Article in an online journal/e-journal
Schreyer, J.H. 2012. Juvenile dentistry in dogs and cats. Vet. Focus [on line], 22 (3). Available: http://www.ivis.org/journals/vetfocus/ 22_3/en/l.pdf. ISSN22 [22 Jan.2013],
Book available only on the internet
Jarrard, R.D. 2001. Scientific Methods [book on-line]. Dept, of Geology and Geophysics, University of Utah. Available: http://www.mines. utah.edu/geo/people/ faculty/jarrard/ Text/booktoc.html. [30 Oct. 2003]
- Papers will be subjected to editorial revision that may be dictated by the general rules governing the presentation in the journal. The Editorial board retains the right to accept the papers and no reason will be given in case of non-acceptance of articles.
- The article will be returned to the authors after review. It should be resubmitted after making corrections according to referee’s comments. Final correction of the article should be strictly in accordance with the revisions suggested by the referee. Authors are not permitted to do any major additions or deletions in the article after the referee correction.
- English is the official language. The Editor /or Co-Editors reserve the right to make literary corrections and to make suggestions to improve brevity, but the paper must be previously revised for English by the authors. If English is not the mother tongue of authors, they must seek help from one of the following agencies (or other similar official agencies).
- Abbreviations, Symbols, and Nomenclature: All specifications must be stated according to the S.I. system. Concentrations of chemical solutions are to be given in mol/l. All other concentrations should be given in % (volume or weight). Any abbreviations of chemical, biological, medical or other terms should only be employed when it is certain that they are internationally known. The full name must be stated in brackets when the abbreviation is first used.
All biological, medical, chemical or other terms should be used according to the most recent recommendations of the respective international nomenclature. Enzymes should be given in I.U. (International Units), according to Enzyme Nomenclature (Elsevier Publishing Co., 1965). In the case of commercially obtained substances or reagents, when they are first mentioned in the text, the name and address of the manufacturer or supplier should be given as a footnote. Products (preparations etc.) with a registered trademark should be marked with.

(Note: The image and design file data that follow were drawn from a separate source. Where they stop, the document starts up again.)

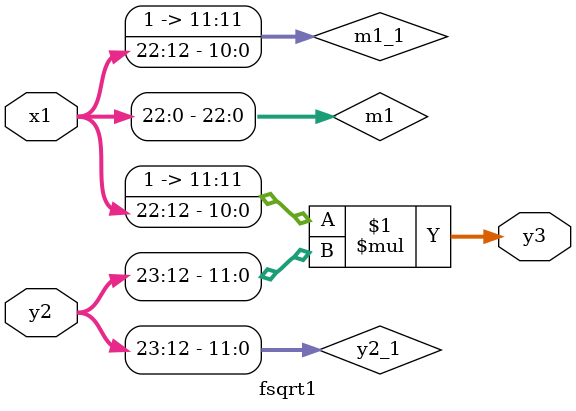
<source format=sv>
`default_nettype none

module fsqrt1(
  input wire [31:0] x1,
  input wire [23:0] y2,
  output wire [23:0] y3 );
  
  wire [22:0] m1;
  assign m1 = x1[22:0];

  wire [11:0] m1_1, y2_1;
  assign m1_1 = {1'b1, m1[22:12]};
  assign y2_1 = y2[23:12];

  assign y3 = m1_1 * y2_1;

endmodule

`default_nettype wire

</source>
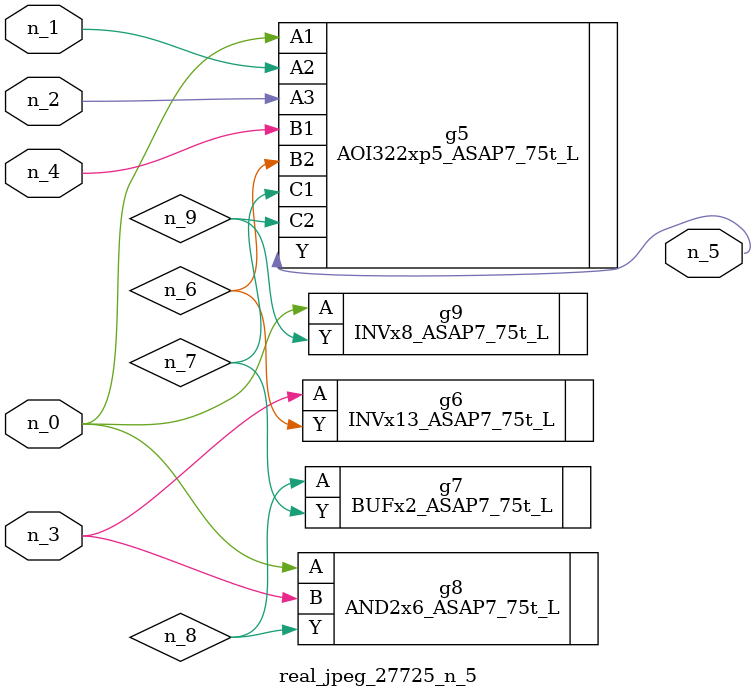
<source format=v>
module real_jpeg_27725_n_5 (n_4, n_0, n_1, n_2, n_3, n_5);

input n_4;
input n_0;
input n_1;
input n_2;
input n_3;

output n_5;

wire n_8;
wire n_6;
wire n_7;
wire n_9;

AOI322xp5_ASAP7_75t_L g5 ( 
.A1(n_0),
.A2(n_1),
.A3(n_2),
.B1(n_4),
.B2(n_6),
.C1(n_7),
.C2(n_9),
.Y(n_5)
);

AND2x6_ASAP7_75t_L g8 ( 
.A(n_0),
.B(n_3),
.Y(n_8)
);

INVx8_ASAP7_75t_L g9 ( 
.A(n_0),
.Y(n_9)
);

INVx13_ASAP7_75t_L g6 ( 
.A(n_3),
.Y(n_6)
);

BUFx2_ASAP7_75t_L g7 ( 
.A(n_8),
.Y(n_7)
);


endmodule
</source>
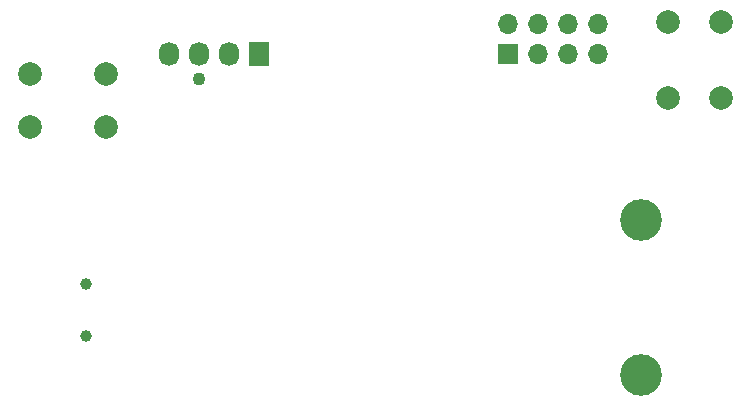
<source format=gbs>
%TF.GenerationSoftware,KiCad,Pcbnew,7.0.7*%
%TF.CreationDate,2023-10-24T16:51:49+02:00*%
%TF.ProjectId,Carte_Clavier,43617274-655f-4436-9c61-766965722e6b,rev?*%
%TF.SameCoordinates,Original*%
%TF.FileFunction,Soldermask,Bot*%
%TF.FilePolarity,Negative*%
%FSLAX46Y46*%
G04 Gerber Fmt 4.6, Leading zero omitted, Abs format (unit mm)*
G04 Created by KiCad (PCBNEW 7.0.7) date 2023-10-24 16:51:49*
%MOMM*%
%LPD*%
G01*
G04 APERTURE LIST*
%ADD10R,1.700000X1.700000*%
%ADD11O,1.700000X1.700000*%
%ADD12C,1.100000*%
%ADD13R,1.730000X2.030000*%
%ADD14O,1.730000X2.030000*%
%ADD15C,3.530600*%
%ADD16C,2.000000*%
%ADD17C,1.000000*%
G04 APERTURE END LIST*
D10*
%TO.C,J3*%
X169799000Y-83362800D03*
D11*
X169799000Y-80822800D03*
X172339000Y-83362800D03*
X172339000Y-80822800D03*
X174879000Y-83362800D03*
X174879000Y-80822800D03*
X177419000Y-83362800D03*
X177419000Y-80822800D03*
%TD*%
D12*
%TO.C,J4*%
X143703200Y-85518000D03*
D13*
X148783200Y-83358000D03*
D14*
X146243200Y-83358000D03*
X143703200Y-83358000D03*
X141163200Y-83358000D03*
%TD*%
D15*
%TO.C,J1*%
X181086400Y-97447100D03*
X181086400Y-110578900D03*
%TD*%
D16*
%TO.C,SW1*%
X183398600Y-87120800D03*
X183398600Y-80620800D03*
X187898600Y-87120800D03*
X187898600Y-80620800D03*
%TD*%
D17*
%TO.C,J2*%
X134120200Y-102829000D03*
X134120200Y-107229000D03*
%TD*%
D16*
%TO.C,SW2*%
X129338000Y-85024400D03*
X135838000Y-85024400D03*
X129338000Y-89524400D03*
X135838000Y-89524400D03*
%TD*%
M02*

</source>
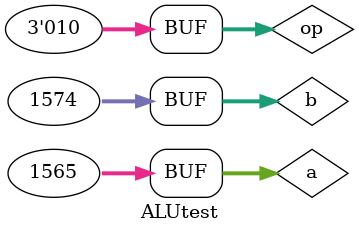
<source format=v>

module ALUtest();
reg [2:0]op;
reg  [31:0] a,b;
wire zero;
wire [31:0] resule;
ALU mm(op,a,b,zero,resule);
initial 
begin 
#0 a=32'b00000000000000000000011000011101;
#0 b=32'b00000000000000000000011000100110;
#0   op=3'b000;
#10 op=3'b001;
#10 op=3'b010;

end
endmodule

</source>
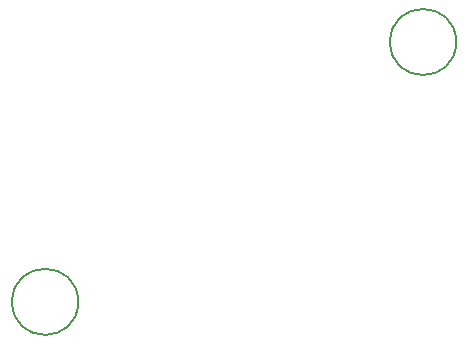
<source format=gbr>
%TF.GenerationSoftware,KiCad,Pcbnew,8.0.7*%
%TF.CreationDate,2025-10-25T23:35:46+02:00*%
%TF.ProjectId,VOCaware,564f4361-7761-4726-952e-6b696361645f,v1.0*%
%TF.SameCoordinates,Original*%
%TF.FileFunction,Other,Comment*%
%FSLAX46Y46*%
G04 Gerber Fmt 4.6, Leading zero omitted, Abs format (unit mm)*
G04 Created by KiCad (PCBNEW 8.0.7) date 2025-10-25 23:35:46*
%MOMM*%
%LPD*%
G01*
G04 APERTURE LIST*
%ADD10C,0.150000*%
G04 APERTURE END LIST*
D10*
%TO.C,H2*%
X130030000Y-50230000D02*
G75*
G02*
X124430000Y-50230000I-2800000J0D01*
G01*
X124430000Y-50230000D02*
G75*
G02*
X130030000Y-50230000I2800000J0D01*
G01*
%TO.C,H1*%
X98030000Y-72230000D02*
G75*
G02*
X92430000Y-72230000I-2800000J0D01*
G01*
X92430000Y-72230000D02*
G75*
G02*
X98030000Y-72230000I2800000J0D01*
G01*
%TD*%
M02*

</source>
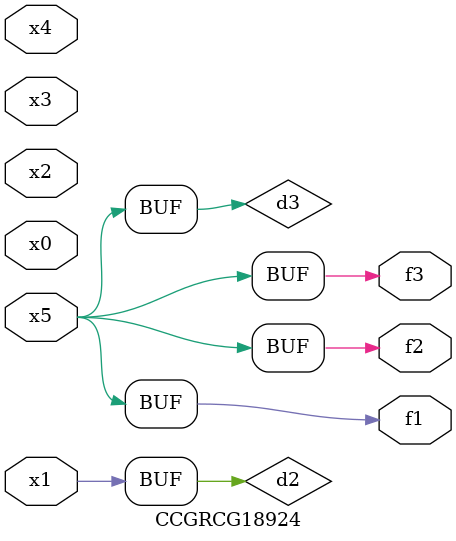
<source format=v>
module CCGRCG18924(
	input x0, x1, x2, x3, x4, x5,
	output f1, f2, f3
);

	wire d1, d2, d3;

	not (d1, x5);
	or (d2, x1);
	xnor (d3, d1);
	assign f1 = d3;
	assign f2 = d3;
	assign f3 = d3;
endmodule

</source>
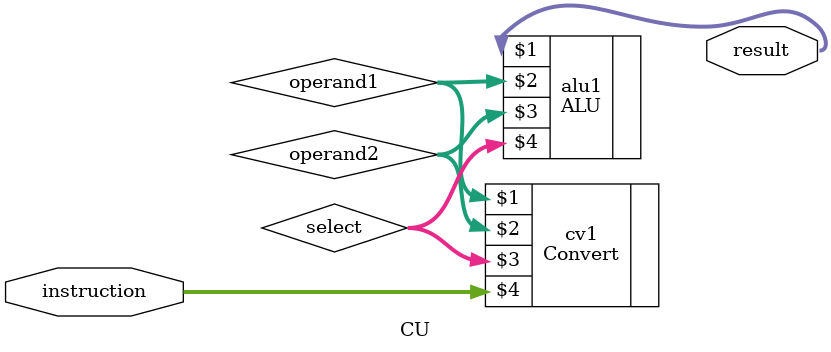
<source format=v>
`timescale 1ns/1ns

`include "Convert.v"  //including module Convert and module ALU.
`include "ALU.v"

module CU(result, instruction);

	input [18:0] instruction;
	output [7:0] result;
	wire [7:0] select;
	wire [7:0] operand1;
	wire [7:0] operand2;

	//Using Convert 3 8 bit buses are created which are then sent as input to the ALU which gives the result of 8 bits.

	Convert cv1(operand1, operand2, select, instruction);
	ALU alu1(result, operand1, operand2, select);
	
endmodule 

</source>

Bacterial names should be in accordance with the latest edition of Bergey’s Manual of Determinative Bacteriology (The Williams and Wilkins Co., Baltimore). Viruses are to be given the classification and names recommended by the International Committee on the Nomenclature of Viruses.
Names of micro-organisms and zoological names should be in italics in the manuscript.